EPDK’NIN 11.05.2017 tarihli ve 7070 sayılı kurul kararında, Dağıtım Lisansı Sahibi Tüzel Kişiler ve Görevli Tedarik Şirketlerinin Tarife Uygulamalarına İlişkin Usul ve Esaslar’ın 16. Maddesi’nin b fıkrasının değiştirilmesine karar verilmiş olup, “31.12.2017 tarihinden önce geçici kabul belgesi alan işletmelerin geçici kabulünün yapılması halinde, dağıtım bedeli de dahil olmak üzere bazı bedeller hakkında kurul kararıyla belirli oranda indirim yapılabileceği” kararlaştırılmış ve bu karar Resmi Gazete’de yayımlanarak yürürlüğe girmiştir. Devamla aynı maddeye c fıkrası eklenmiş ve c fıkrasında da “dağıtım bedeli için uygulanacak indirim oranının %75 olmasına” karar verilerek Resmi Gazete’de yayımlanmıştır. Yapılan değişikliklerle birlikte 11.05.20217 tarihinde 16. madde şu şekli almıştır.
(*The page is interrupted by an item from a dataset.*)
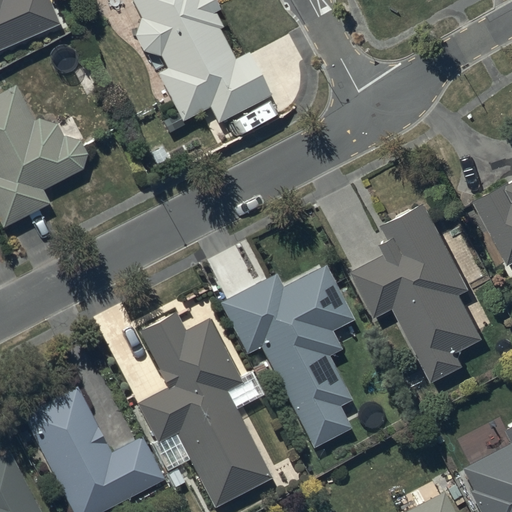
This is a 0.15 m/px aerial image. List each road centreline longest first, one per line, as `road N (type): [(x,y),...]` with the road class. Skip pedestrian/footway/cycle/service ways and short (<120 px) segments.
road 1 (residential): [(0,315),(370,117)]
road 2 (residential): [(370,117),(511,20)]
road 3 (residential): [(370,117),(311,0)]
Üretim faaliyetleri için tarifelerin uygulanması

MADDE 16–  (1) Dağıtım sistemine bağlı tüm üretim tesisleri veriş yönünde tercih etmeleri halinde çift terimli veya tek terimli tarifeden birini seçebilir.

(2) 21 inci maddede belirtilen bağlantı durumlarına göre, dağıtım sistemi kullanıcısı üreticilere üretim faaliyetleri için dağıtım bedeli, güç bedeli ve gerekmesi halinde güç aşım bedelinin yanı sıra bu maddenin üçüncü ve dördüncü fıkralarında belirtilen koşullar çerçevesinde reaktif enerji bedeli de uygulanır. Elektrik Piyasası Kanununun 14 üncü maddesinin birinci fıkrasının b bendi kapsamındaki lisanssız üreticilere uygulanan dağıtım sisteminin kullanımına ilişkin bedeller, üretim tesislerinin sistem üzerinde oluşturdukları ek maliyetler dikkate alınarak farklılaştırılabilir. Söz konusu lisanssız üreticilere uygulanan dağıtım sisteminin kullanımına ilişkin bedeller, 31/12/2017 tarihinden önce ilgili şebeke işletmecisinden geçici kabule hazır tutanağı alan tesisler için geçici kabulün bu tutanağa istinaden yapılması halinde 10/5/2005 tarihli ve 5346 sayılı Yenilenebilir Enerji Kaynaklarının Elektrik Enerjisi Üretimi Amaçlı Kullanımına İlişkin Kanun (YEKDEM) kapsamında belirlenen fiyatlardan yararlanılan süre boyunca Kurul tarafından belirlenecek oranda indirimli uygulanır.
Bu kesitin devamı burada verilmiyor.